◆ **PROBLEM REQUIREMENTS**:
Would you transcribe exactly the lines below, starting at the one that contains "Sergeant, Employment_2011-2015: 50009.73" and ending with the last line, both included? Leave out all other lines.

◆ **DATASET**:
= = = =

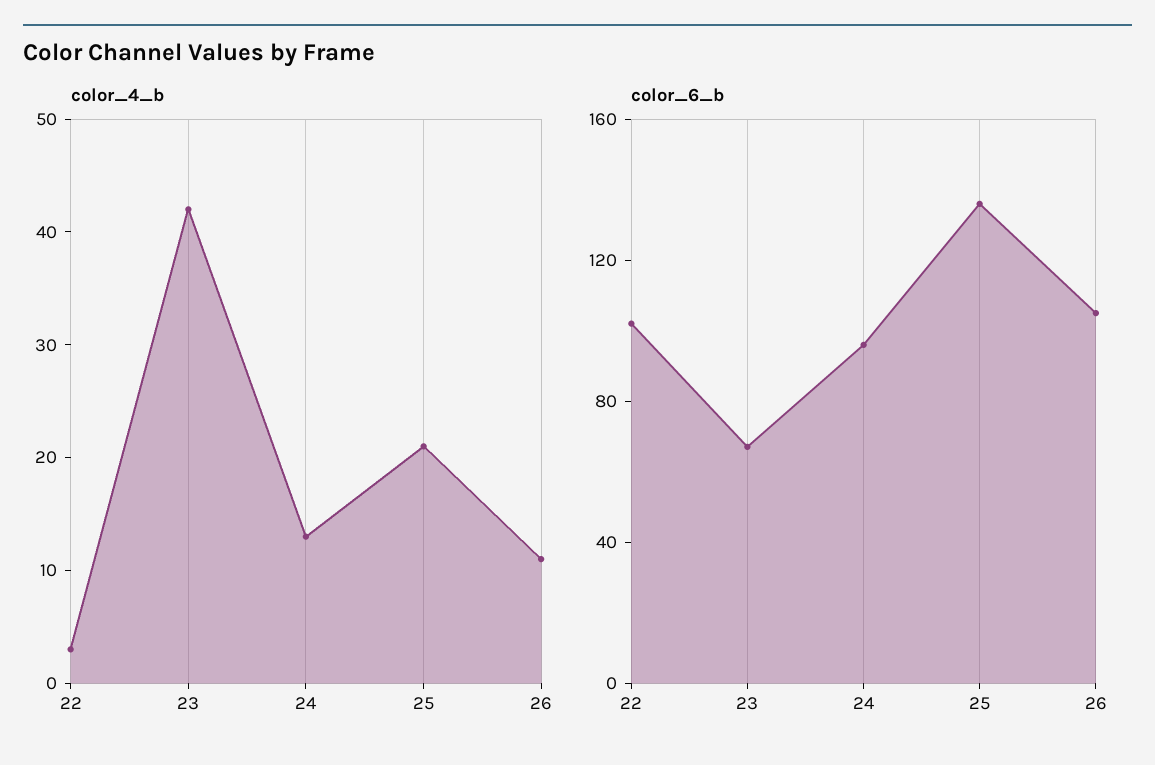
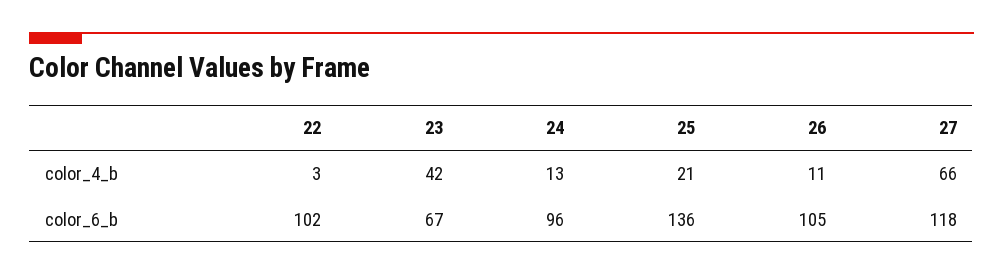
color_4_b, 27: none -> 66
color_6_b, 27: none -> 118

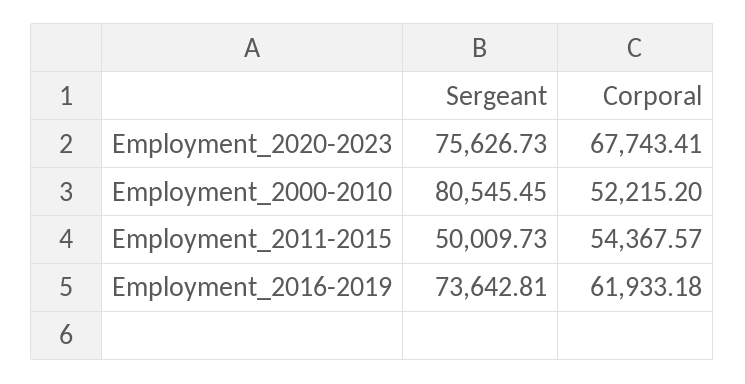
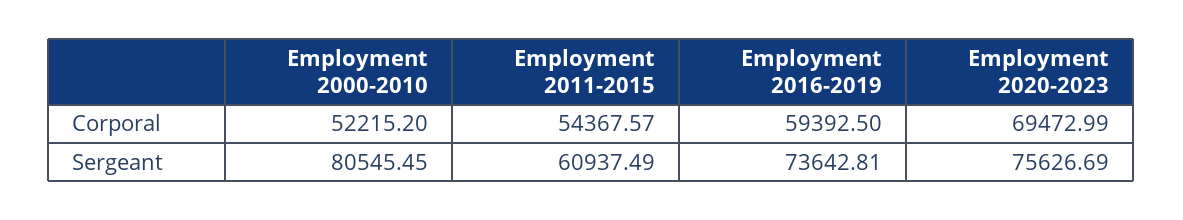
Sergeant, Employment_2020-2023: 75626.73 -> 75626.69
Corporal, Employment_2020-2023: 67743.41 -> 69472.99
Sergeant, Employment_2011-2015: 50009.73 -> 60937.49
Corporal, Employment_2016-2019: 61933.18 -> 59392.5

= = = =

◆ **RESPONSE TO THE TASK**:
Sergeant, Employment_2011-2015: 50009.73 -> 60937.49
Corporal, Employment_2016-2019: 61933.18 -> 59392.5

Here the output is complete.